Tuesday April 15
18:43
Vista and Popcorn Hour
On my recommendation, one of my friends bought a Popcorn Hour media server. Being a non-technical girl, I was given the task of setting it up for her. Sometimes I think the girls in my life use me only for my technical knowledge.
The Popcorn Hour can supposedly run without a hard drive, so to keep things simple, I hadn’t told her to buy a HDD. It had been hard enough working out how I could make buying a WIFI router easy for her - since she needed one of those also to set up a LAN.

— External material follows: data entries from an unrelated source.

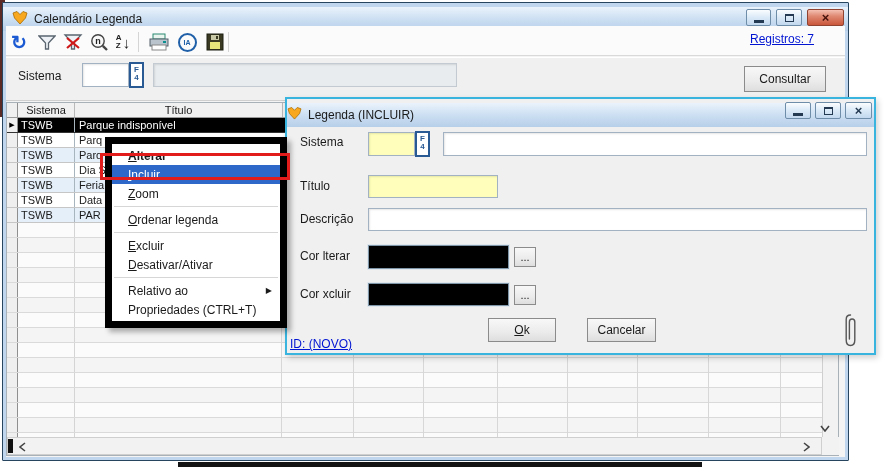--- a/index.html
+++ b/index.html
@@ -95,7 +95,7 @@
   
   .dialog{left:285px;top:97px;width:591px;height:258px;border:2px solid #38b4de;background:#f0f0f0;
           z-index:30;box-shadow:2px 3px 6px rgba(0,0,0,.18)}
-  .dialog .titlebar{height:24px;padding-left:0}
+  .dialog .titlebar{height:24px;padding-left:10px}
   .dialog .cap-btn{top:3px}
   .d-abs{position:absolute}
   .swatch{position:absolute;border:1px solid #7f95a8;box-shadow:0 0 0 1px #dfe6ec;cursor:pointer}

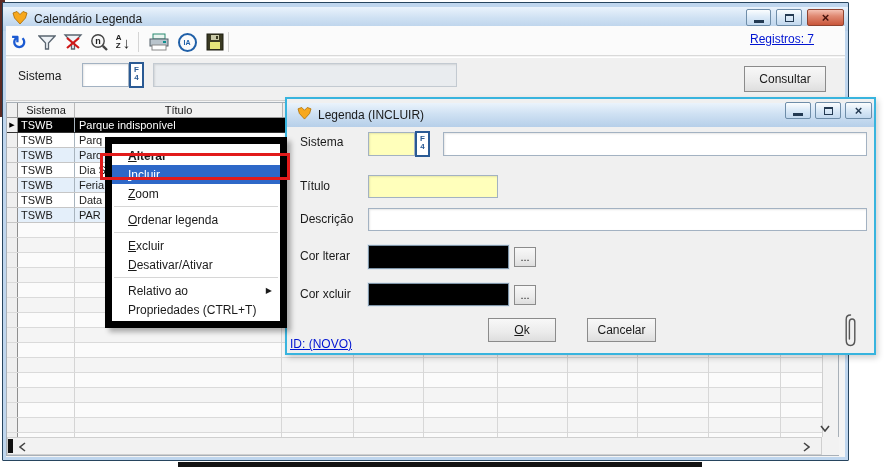--- a/index.html
+++ b/index.html
@@ -83,7 +83,7 @@
   .chev{position:absolute;z-index:12;display:flex;align-items:center;justify-content:center;cursor:pointer}
 
   
-  .menu{position:absolute;left:105px;top:137px;width:182px;background:#fff;border:7px solid #000000;
+  .menu{position:absolute;left:105px;top:137px;width:182px;background:#fff;border:1px solid #000000;
         box-shadow:4px 4px 5px rgba(0,0,0,.30);padding:2px 0;z-index:40}
   .menu-item{height:19px;display:flex;align-items:center;padding:0 8px 0 16px;cursor:pointer;white-space:nowrap}
   .menu-item.bold{font-weight:bold}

I know the Popcorn Hour can’t run the built in Bitorrent client and file server if there’s no hard drive installed, but I thought it would still be able to see network shares. It turns out, however, that it can’t see samba shares either without the hard drive installed - well either that or the Popcorn Hour doesn’t play well with Vista shares. I wouldn’t put it past Vista to be the problem; I used it for the first time last night and it was, as expected, pants.
In the end, I had to run the media streaming server which Popcorn Hour make available for free. It kind of works, but sometimes the Popcorn Hour wont see that the server is running, and the only way to get it to recognise the server is to - unintuitively - toggle the “Support iTunes” option on and off. Weird.
I felt a bit uneasy leaving her with this slightly flakey setup. I hope I don’t start getting calls at 1am asking me to “make things work” because she can’t watch the latest episode of “Grand Designs”.
Aside: My friend’s Popcorn Hour remote is slightly different from mine - it’s a different colour, has slightly different shaped buttons, and has a strange “rb” logo with a hand. Strange.
Monday February 25
13:30
Finally a media player that handles HD
Dinally I’m able to see exactly what my projector can achieve when it is given a proper HD source. The quality of Happy Feel (blu-ray rip) was so good at the weekend that it made my eyes hurt with pleasure (shame the movie itself was crap though).
That “woo hoo!” pleasure was courtesy of my new Popcorn Hour Network Media Tank - the little beast that is setting the AV world alight, but which is harder to get than decent Fish and Chips in Tokyo. Yip, I get mine last week, shipped into Japan. I’m one of the first 5000 to get one.
So far I’ve been blown away by how good it is. The quality of the upscaling to 720p is awesome - even subtitle fonts are upscaled smoothly. I can’t emphasize the upscaling quality enough - it way outshines the upscaling of my MG-35 (MG-35 outputing 720p), and the internal upscaling of my projector (projector upscaling 480p/576p to 720p).
Not only that, but it’s fast browsing the network (unlike the MG-35), and so far it has handled everything I’ve thrown at it (as it should, given that it’s the latest Sigma chip). It’s really nice to no longer worry about whether something I download will play or not. It just plays. And the remote control works, unlike my Buffalo Linktheater which seemingly has a mind of its own.
Now that I have the NMT connected to the projector (Sanyo Z5, 720p) and the Buffalo Linktheater connected to the SD TV, my third network media player - the Mediagate MG-35 - is presently just hanging about like a spare prick at a wedding (as my father would say). Bought in January to bridge the gap while waiting for a true H264 HD player, it failed to dazzle me with its slow speed browsing network drives, and so-so upscaling to 720p. At the time, though, I’d no idea when I’d be able to get an H264 HD player (I wont be back in Korea for a few months so will be unable to pick up a Tvix, and I didn’t expect to get to the head of the Popcorn Hour waiting list so quick). I guess I’ll keep it around for when the Linktheater breaks down.
The NMT isn’t without its teething troubles - specifically the font for subtitles with srt files (ie, not DVD subtitles or those in an mkv file) is looks blocky, and it seems to access the internal HDD frequently even though the internal HDD has no files on it - but updates to the firmware are coming quick and fast, and showing real progress. I guess that’s the price I pay for being an early adopter.
Little niggles aside, just wish there was more HD content available. Much of what I watch is UK TV downloaded from UK Nova, and there’s very little HD content there. I do wish the UK would get its finger out and get its broadband and HDTV up to decent levels (moan moan moan).